By Alex Pope
BBC News, Hertfordshire
A mother said a special heart defect trial gave her family more time with her baby before her death at just 12 weeks.
Emma Hart said Daisy, who had multiple heart abnormalities, would have otherwise died within 48 hours.
She was offered a “pulse oximetry” for Daisy at the Lister Hospital, in Stevenage, when she was born on 19 June last year.
She said it allowed them time to “learn who she was and build that love”.
A pulse oximetry measures a baby’s oxygen levels, but is not currently part of the routine screening programme in the UK.
Miss Hart, 33, from Watton at Stone, Hertfordshire, said: “As devastating as the time was, and as hard as it was, if I hadn’t have had that three months with her, I think, weirdly, things could be a lot worse.
“If we had only had her for two days and to lose her so drastically, without knowing anything, it meant we had three months to learn who she was, and be with her, and build that love, which was such a beautiful thing.
“We were grateful for that test as it gave us more time.
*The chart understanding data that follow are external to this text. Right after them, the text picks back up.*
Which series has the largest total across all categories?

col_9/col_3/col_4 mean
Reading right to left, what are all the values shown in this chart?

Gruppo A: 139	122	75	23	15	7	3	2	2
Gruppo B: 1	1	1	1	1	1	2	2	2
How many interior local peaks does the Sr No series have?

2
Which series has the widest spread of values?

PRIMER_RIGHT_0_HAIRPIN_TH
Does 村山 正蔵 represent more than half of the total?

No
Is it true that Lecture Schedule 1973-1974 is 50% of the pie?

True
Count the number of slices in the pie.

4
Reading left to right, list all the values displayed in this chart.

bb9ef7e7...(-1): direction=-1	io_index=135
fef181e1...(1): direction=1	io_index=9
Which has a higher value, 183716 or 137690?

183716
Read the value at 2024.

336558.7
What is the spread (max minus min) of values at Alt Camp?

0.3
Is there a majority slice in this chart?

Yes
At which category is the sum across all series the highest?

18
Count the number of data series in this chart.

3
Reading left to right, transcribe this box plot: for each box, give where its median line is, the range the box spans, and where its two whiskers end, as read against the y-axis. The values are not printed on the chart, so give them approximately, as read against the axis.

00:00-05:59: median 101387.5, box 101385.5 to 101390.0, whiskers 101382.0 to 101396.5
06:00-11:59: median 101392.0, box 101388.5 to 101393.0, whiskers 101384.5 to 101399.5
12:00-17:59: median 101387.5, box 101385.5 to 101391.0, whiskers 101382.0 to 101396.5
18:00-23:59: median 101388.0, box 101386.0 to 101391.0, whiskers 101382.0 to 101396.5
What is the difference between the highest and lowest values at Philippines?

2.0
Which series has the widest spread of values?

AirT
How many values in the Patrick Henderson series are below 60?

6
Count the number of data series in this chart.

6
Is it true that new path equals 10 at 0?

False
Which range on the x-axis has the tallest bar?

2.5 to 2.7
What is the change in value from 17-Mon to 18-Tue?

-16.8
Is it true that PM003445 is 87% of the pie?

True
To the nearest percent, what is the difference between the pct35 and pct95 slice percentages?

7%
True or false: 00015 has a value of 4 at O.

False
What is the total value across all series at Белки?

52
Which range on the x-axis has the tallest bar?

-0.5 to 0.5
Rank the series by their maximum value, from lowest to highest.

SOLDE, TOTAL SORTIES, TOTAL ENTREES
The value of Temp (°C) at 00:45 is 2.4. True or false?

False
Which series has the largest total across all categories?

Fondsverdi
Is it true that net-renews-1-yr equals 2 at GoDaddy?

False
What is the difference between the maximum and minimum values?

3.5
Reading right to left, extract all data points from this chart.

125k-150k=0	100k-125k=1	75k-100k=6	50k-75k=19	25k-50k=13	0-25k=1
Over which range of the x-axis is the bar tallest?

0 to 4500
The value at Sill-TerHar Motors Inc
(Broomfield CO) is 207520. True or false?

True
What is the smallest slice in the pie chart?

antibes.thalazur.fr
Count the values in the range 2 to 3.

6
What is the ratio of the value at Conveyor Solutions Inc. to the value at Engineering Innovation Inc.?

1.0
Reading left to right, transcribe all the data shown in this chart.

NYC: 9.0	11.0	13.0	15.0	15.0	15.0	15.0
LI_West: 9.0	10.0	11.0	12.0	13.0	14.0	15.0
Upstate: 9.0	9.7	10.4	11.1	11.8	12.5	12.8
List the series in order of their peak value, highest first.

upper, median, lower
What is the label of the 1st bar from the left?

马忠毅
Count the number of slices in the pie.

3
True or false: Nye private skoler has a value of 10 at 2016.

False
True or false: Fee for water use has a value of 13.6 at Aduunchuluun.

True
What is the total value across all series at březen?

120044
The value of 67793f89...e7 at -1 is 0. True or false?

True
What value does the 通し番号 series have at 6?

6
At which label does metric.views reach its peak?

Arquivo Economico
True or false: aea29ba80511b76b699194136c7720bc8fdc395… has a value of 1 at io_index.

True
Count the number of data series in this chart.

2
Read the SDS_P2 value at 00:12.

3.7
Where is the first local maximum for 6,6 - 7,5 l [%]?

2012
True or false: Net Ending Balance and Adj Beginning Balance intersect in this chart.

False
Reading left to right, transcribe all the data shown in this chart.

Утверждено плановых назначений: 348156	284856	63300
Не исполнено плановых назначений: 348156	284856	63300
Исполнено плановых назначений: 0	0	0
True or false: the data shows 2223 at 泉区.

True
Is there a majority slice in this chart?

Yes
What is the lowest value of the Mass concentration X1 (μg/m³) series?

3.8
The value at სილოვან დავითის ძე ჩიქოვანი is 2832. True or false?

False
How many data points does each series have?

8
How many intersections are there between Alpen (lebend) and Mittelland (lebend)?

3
If they hadn’t have done the test she would have died within 48 hours.”
Miss Hart now wants the test to be made available to every child at birth, as a lasting legacy to her daughter.
Provision would have to be approved by the National Screening Committee (NSC).
“That child deserves every chance of life – and this test isn’t invasive. It’s a five minute test and it would literally save a lot of babies’ lives,” she said.
“I think it’s mad to think that hospitals wouldn’t just have that in place already.
“It could save so many babies’ lives.”
She said when Daisy was born she had a “completely normal” pregnancy.
There were no issues at birth and the pulse oximeter test was only provided as part of a trial, she added. Daisy was transferred to Great Ormond Street Hospital in London within hours of an alarm activated on the test.
Several heart abnormalities were discovered, and she had a “quarter of a heart working”, Miss Hart said.
“At first there was hope around her.”
Daisy underwent heart surgery but, Miss Hart said, it was just a “temporary fix and they couldn’t do a full fix, because she was so little”.
She died at home in her mother’s arms on 10 September.
A Department of Health and Social Care (DHSC) spokeswoman said the NSC took the issue of pulse oximetry very seriously, and ran a consultation to establish the effects of screening all babies for low oxygen, the results of which were “inconclusive”.
“The UK NSC supported the call for further research to be undertaken before it reviews this issue,” she said.
“This is ongoing, and the results are eagerly awaited.”